その様子を見た父は、大袈裟に溜息を吐き言葉を続けた。
「優太、お前の人生なんだぞ。もっとしっかりしたらどうなんだ。」
「わかってるよ、だから就活だってしてるんじゃないか。俺だって色々とーーー」
「わかってないからこうやって言うんだ。どうせ、面接じゃ大した受け答えができなかったんだろう。お前の様子を見れば分かるぞ。いいか、しっかりと対策を練った上で臨まんと印象っていうものがーーー」
「もう、勘弁してくれよ!なんだよ帰ってきて早々説教なんてさ、その前に“お帰り”とか、“疲れただろ”とか、言うことあるだろ。こっちだって一生懸命やってるんだよ!」
「甘ったれるな!社会はもっと厳しいんだぞ。大体なんだ、そのしわくちゃなスーツは。だらしのないお前の事だから、ハンガーにかけずに丸めて置きっ放しなんだろう。俺が面接官だったらそんな奴雇わんぞ。そういう所から心構えをだなーーー」
僕は思わず、持っていたスプーンを床に叩きつけると父にありとあらゆる罵詈雑言をぶつけた。
「死んじまえ」「お前なんかいなくなれ」「お前に何がわかるんだ、馬鹿野郎」
そんな汚い言葉を親にぶつける事ですら、今の僕にとっては罪悪感を持たなかったのだ。
優太、と母に激しく右腕を引っ張られた時に、父に掴みかかっていた事に気付いた。
僕はハッとし、手を離すと父が床に倒れ込む。
いつの間に、父はこんなに軽くなってしまったのだろうか。
あんなにがっちりとしていた体格は今や見る影もなく、痩せ細った体は弱々しさすら感じる。

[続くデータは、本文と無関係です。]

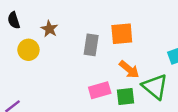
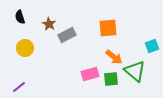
gray rectangle: (91, 45) -> (67, 35), moved, turned 54
yellow circle: (28, 50) -> (25, 48), moved

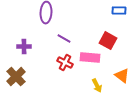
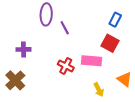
blue rectangle: (119, 11) -> (115, 20), moved, turned -64
purple line: (64, 39) -> (65, 28), moved, turned 32

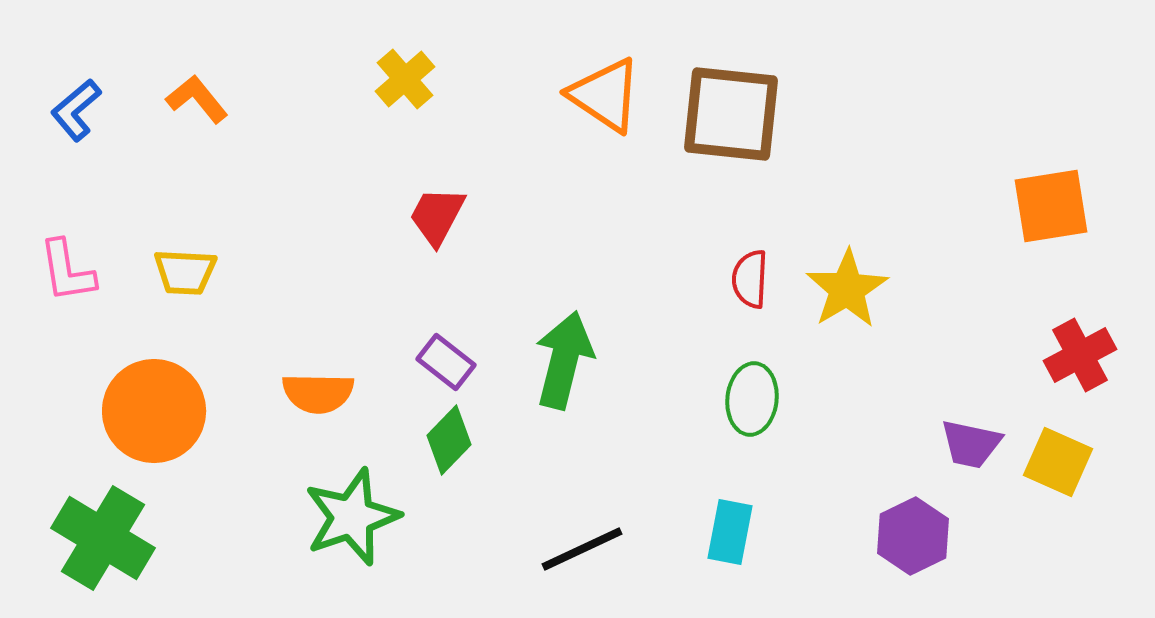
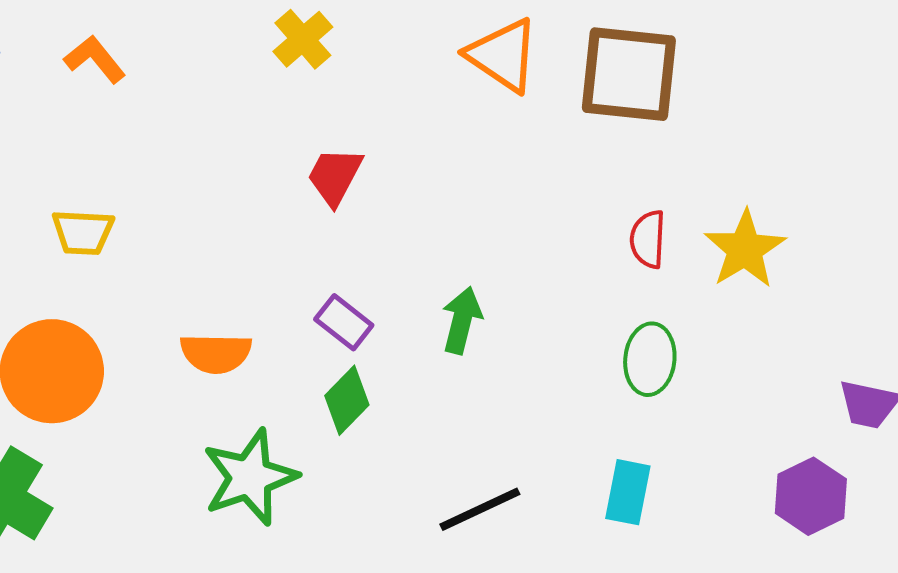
green arrow: (564, 360) -> (462, 320), size x0.7

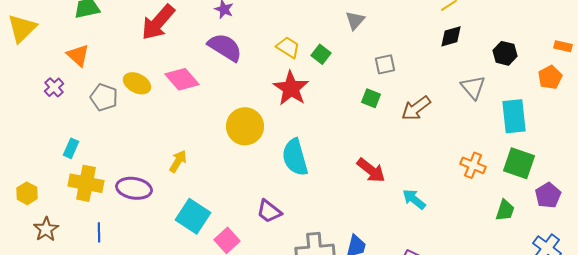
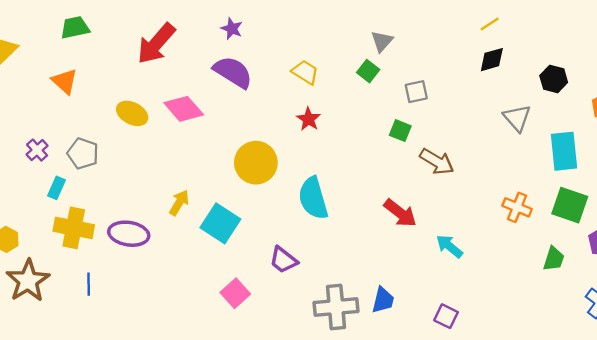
green square: (321, 54) -> (368, 71), moved
purple cross: (54, 87) -> (37, 150), moved
red star: (291, 88) -> (309, 119), size x0.6
gray pentagon: (104, 97) -> (83, 153), moved
brown arrow: (416, 108) -> (437, 162), moved, turned -112
cyan square: (193, 216) -> (220, 223), moved
brown star: (46, 229) -> (28, 281), size x1.5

激しく咳き込む父を、母は肩を支えながらゆっくりと立ち上がらせると、今まで見た事のないような表情で僕を睨みつけた。
「優太!あんた、やっちゃいけない事をしたよ!謝りなさい、お父さんに謝りなさい!」
僕は堪らず玄関に走り、無造作に履き捨てられた革靴を履くと、家を飛び出した。
そして、自転車をとにかく漕いだ。
目的地なんて無かったが、とにかく遠くへ行こうとした。
スマホがポケットの中で振動し続ける。
恐らく母であったが、僕は構わずにペダルを漕ぎ続けた。